Giving A Voice to the Dead

“You know,” said the skeleton, “that at this point I can’t actually talk.  You’re aware that this conversation is taking place in your own mind, that it’s imaginary.  The dead cannot really speak, you know, outside of the little remembered voices they leave behind in the souls of those they’ve acted upon.  I’m not talking about voices we imagine we can hear after reading a hagiography of a guy like Gandhi, you know, the Mahatma, the Great Souled myth man, I’m talking about the remembered voices the actual man left in the minds of those two nieces he slept with naked to prove he was finally beyond sexual desire.”  

Whoa, slow down there, bonester.

“There’s a darling I look forward to watching bleed to death on the editing room floor,” said the skeleton.  “This dialogue you are engaged in with me now, you are aware that you are creating it?”  

Well, I could hardly not be aware of it, as you know if you think about it for even a second.  

“Human memory is a famously feeble and selective thing.  What I think you’re trying to do is construct a healthy dynamic where we could have actually had the conversations you are trying to have with me now.”

We are just now capable of having the conversations you wished for as you were dying, you might say.  If we’d started fresh that next morning in the hospital after our long chat, with another chance to have a real exchange, and the day after that, I think the realizations you were struggling toward would have become more than the irreconcilable regrets and self-lacerating apologies you expressed as you tried to explain your life to me during that last night of it.  

“Well, I don’t know about that.  I would have liked a few more chances to actually exchange ideas, you know, but at that point, it was a bit late in the game for me.  It’s hard to die knowing how badly you’ve bungled key things that people with any shred of human insight know to do naturally.  I was lying there thinking of all the damage I’d done to the people I loved, and it all seemed senseless to me, my entire embattled life, a great waste of the potential I didn’t even know I had until I got into the Army.”  

Exactly why I am struggling to put these things together now.  I can feel the end beginning to reach for me and I need to say the things I haven’t managed to say, in this little hiatus before the segment ends and the beaming little cartoon pig stutters “th-th-th-that’s all, folks!”.  I remember laughing off my sister’s concerns about turning forty, almost twenty years ago, whew.  I told her how the numbers are just milestones, arbitrary round milestones.  Yet now that my sixtieth birthday is advancing towards me on rocket-powered skates I’m feeling those six decades.  At sixty you actually begin to think in terms of decades.  Literally, decades, ten year chunks of a life gone by, seen in the rear-view mirror of life.  And as the cliche has it– they rush by in those chunks.  A blink ago I was forty, still thinking I had a lot of time.  Now I am aware of the time I no longer have.

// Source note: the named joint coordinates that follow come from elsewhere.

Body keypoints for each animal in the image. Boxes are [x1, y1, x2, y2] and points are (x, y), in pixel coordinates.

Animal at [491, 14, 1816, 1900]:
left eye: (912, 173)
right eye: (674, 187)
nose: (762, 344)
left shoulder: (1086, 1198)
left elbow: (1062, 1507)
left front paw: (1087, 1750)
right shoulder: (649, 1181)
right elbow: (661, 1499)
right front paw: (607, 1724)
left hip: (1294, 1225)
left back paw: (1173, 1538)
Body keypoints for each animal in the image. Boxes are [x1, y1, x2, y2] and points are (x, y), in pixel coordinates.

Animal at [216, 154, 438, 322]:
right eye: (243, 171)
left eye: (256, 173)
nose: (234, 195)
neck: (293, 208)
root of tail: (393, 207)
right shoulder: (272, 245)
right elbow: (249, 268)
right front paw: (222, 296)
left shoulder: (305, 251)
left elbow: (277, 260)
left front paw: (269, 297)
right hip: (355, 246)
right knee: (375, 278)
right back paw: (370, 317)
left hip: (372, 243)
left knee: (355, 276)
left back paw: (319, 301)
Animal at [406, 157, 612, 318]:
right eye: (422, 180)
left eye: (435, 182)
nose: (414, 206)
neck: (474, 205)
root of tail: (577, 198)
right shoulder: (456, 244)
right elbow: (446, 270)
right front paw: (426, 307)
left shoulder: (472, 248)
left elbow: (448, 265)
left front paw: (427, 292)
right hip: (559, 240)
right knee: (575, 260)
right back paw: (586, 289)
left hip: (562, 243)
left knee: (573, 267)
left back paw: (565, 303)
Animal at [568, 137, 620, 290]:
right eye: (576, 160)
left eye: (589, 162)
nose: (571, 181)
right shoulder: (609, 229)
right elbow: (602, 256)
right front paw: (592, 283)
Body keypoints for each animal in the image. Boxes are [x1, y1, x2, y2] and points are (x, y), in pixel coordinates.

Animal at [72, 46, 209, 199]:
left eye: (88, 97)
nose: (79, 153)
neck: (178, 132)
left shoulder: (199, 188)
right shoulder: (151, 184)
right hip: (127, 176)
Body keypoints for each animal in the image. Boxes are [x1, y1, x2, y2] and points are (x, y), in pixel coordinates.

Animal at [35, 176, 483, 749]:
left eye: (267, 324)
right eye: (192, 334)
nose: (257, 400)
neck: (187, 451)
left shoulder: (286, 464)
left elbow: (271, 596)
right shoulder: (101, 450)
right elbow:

“That’s the nature of this ‘merciless arrangement’ as Joseph Conrad had it– go look it up, Elie, it will make you sound smart, google will give you the actual quote in five seconds.  ‘Droll thing life is– that mysterious arrangement of merciless logic for a futile purpose.  The most you can hope from it is some knowledge of yourself– that comes too late– a crop of inextinquishable regrets.’  There you go, the old Polack could really string the words together, n’est-ce pas?”

Fuck, he could have written those words for you, dad.

Do you remember, when you turned sixty mom had me make an invitation to your party, which was in the back yard on 190th Street?  I made collages from old photos, you at all different ages, your head on cartoon bodies.  I had a drawing of mom, with her beaming photographed face as the head, holding you like a struggling puppy, with your face from an old photo.   You stood nearby in an army uniform, with an 8 mm camera to your eye, filming the goings on, the several variations of you I had cavorting on the card.  You remember that?

“Yeah, it was a great invitation.  You had me saying ‘be there or be square’ and the RSVP card had several boxes to check; I’ll be delighted to attend, I’ll attend but I won’t be delighted, I won’t be there, please take my name off your mailing list.  Funny shit, my man.  You did have a sense of humor back then.”

Well, we grow out of these things, dad.  Now I’m serious as one of these undiagnosed cancers that are slyly nipping at me.  

“Why don’t you make an appointment with a fucking dermatologist?  Didn’t I also have several of them removed from my nose, while I was dying of the liver cancer they first diagnosed six days before I died?  Don’t fuck around with this.”  

You’re right, and it’s a long story, and there’s no excuse, even though there’s a complicated and aggravating reason I haven’t been able to make the appointment the last few months.  But, anyway, I have to wrap up here for the moment, I missed a call from your grand-daughter, we’ve been playing phone tag, and I want to get back to her.

“What’s that little redhead up to?” asked the skeleton with a smile.

“She texted me just now: Omg completely forgot to call yesterday don’t kill me :(((“

“Tell her you’re sorry you got her text a moment too late, fuck, if only she’d texted you a few hours earlier.  Tell her that the hit men are already on the way.  Hasta la vista, man.  Back to my dirt nap.”